Monday 13 April 2009

More nephew

My four-month-old little nephew seems somehow substantially more human than when I met him before. Back at Christmas I don't think I had ever seen anything so lonely in my whole life as my little days-old nephew beating his arms in purple-faced paroxysms of misery. He didn't seem to be asking for anything or expecting that anyone could help, and if you could calm him down by jiggling that seemed mostly incidental -- it was like he was expressing some pure and complete rejection of everything. I remember reading someone saying that we are born alone and we die alone, which I thought was stupid given that birth isn't something we undergo without company, but seeing tiny Arthur made me think perhaps there's something in it.

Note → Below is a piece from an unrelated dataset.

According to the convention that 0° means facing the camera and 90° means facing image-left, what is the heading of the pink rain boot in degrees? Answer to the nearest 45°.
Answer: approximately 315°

So it's nice that he's less angry now, and more willing to interact. (In the picture above he's pretending he can already stand up). My parents and I babysat the other day, and I read him the Gruffalo, just because I thought I would enjoy it, but he actually responded to it far more than I was expecting. He kept waving his arms at the book as if wanting to do things to it, although he hasn't yet got the hand-to-eye co-ordination to do anything, really. So I read it all to him, and pointed at the pictures, while he hit them occasionally and made interested noises, and as soon as I had finished I gave him to my mother and he just fell backwards in a deep sleep with his mouth open, as if exhausted by the demands of literature. He slept like a log for about twenty minutes, and then woke up cranky. So I would say that this attempt at practical aunting was a mixed success.

The best thing about him is how very easy it is to like him and enjoy playing with him without in the least wanting one of my own.

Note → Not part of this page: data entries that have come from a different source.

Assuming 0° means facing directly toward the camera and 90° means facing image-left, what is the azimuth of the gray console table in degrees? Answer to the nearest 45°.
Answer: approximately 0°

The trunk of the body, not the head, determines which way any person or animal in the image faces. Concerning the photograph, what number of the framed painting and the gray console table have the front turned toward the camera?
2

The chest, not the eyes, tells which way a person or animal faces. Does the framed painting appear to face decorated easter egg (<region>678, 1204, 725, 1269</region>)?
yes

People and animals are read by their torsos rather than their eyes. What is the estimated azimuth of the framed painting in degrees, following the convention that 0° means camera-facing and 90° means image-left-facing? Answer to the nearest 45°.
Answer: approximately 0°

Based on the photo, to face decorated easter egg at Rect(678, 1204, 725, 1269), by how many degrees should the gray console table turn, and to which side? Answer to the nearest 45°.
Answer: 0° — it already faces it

In other child-related news I found one of my favourites from when I was very little, Dr Concocter, which it turns out is translated from the Russian. How the Guardian would have approved. It starts:
Doctor Concocter sits under a tree;
He's ever so clever. (He has a Degree!)
All the Hares, and the Bears, and the Snakes, and the Weasels
Are sure of a cure for their headaches and measles.

It goes on to involve quite exciting stuff, when some African animals ask for his help:
"Don't you worry!
I shall hurry,
I'll be round to see you soon.
Shall I find you near the River,
Near the old Limpopo River,
Where the rains come down for ever
From the Mountains of the Moon?"

"Oh, our home lies hidden far
Beyond the Isles of Zanzibar,
Where the Hills of Ruwenzori
Touch the Coast of Cinnabar.
Where the empty Kalahari
Sighs for ever and for ever.
Where the jungle twines like ivy
Round the great Limpopo River."

Now if I could just find the poem that starts
Wouldn't you like to be a whale, with a tiny briny eye?

then I should have recovered much of the excellent stuff of my childhood.